Exercise
Those lines of the following listing which contain the string "data" should be returned.

Supplied entries
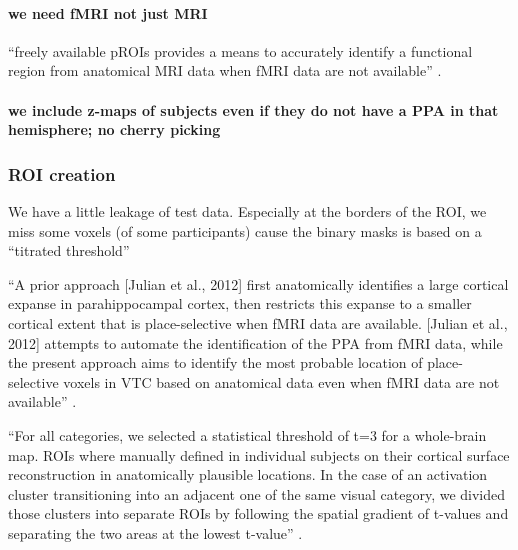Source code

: \paragraph{we need fMRI not just MRI}


``freely available pROIs provides a means to accurately identify a functional
region from anatomical MRI data when fMRI data are not available''
\citep{weiner2018defining}.


\paragraph{we include z-maps of subjects even if they do not have a PPA in that
hemisphere; no cherry picking}


\subsubsection{ROI creation}

We have a little leakage of test data.
%
Especially at the borders of the ROI, we miss some voxels (of some participants)
cause the binary masks is based on a ``titrated threshold''
\citep{sengupta2016extension}




``A prior approach [Julian et al., 2012] first anatomically identifies a large
cortical expanse in parahippocampal cortex, then restricts this expanse to a
smaller cortical extent that is place-selective when fMRI data are available.
%
[Julian et al., 2012] attempts to automate the identification of the PPA from
fMRI data, while the present approach aims to identify the most probable
location of place-selective voxels in VTC based on anatomical data even when
fMRI data are not available'' \citep{weiner2018defining}.

``For all categories, we selected a statistical threshold of t=3 for a
whole-brain map.
%
ROIs where manually defined in individual subjects on their cortical surface
reconstruction in anatomically plausible locations.
%
In the case of an activation cluster transitioning into an adjacent one of the
same visual category, we divided those clusters into separate ROIs by following
the spatial gradient of t-values and separating the two areas at the lowest
t-value'' \citep{rosenke2021probabilistic}.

Task output
region from anatomical MRI data when fMRI data are not available''
We have a little leakage of test data.
smaller cortical extent that is place-selective when fMRI data are available.
fMRI data, while the present approach aims to identify the most probable
location of place-selective voxels in VTC based on anatomical data even when
fMRI data are not available'' \citep{weiner2018defining}.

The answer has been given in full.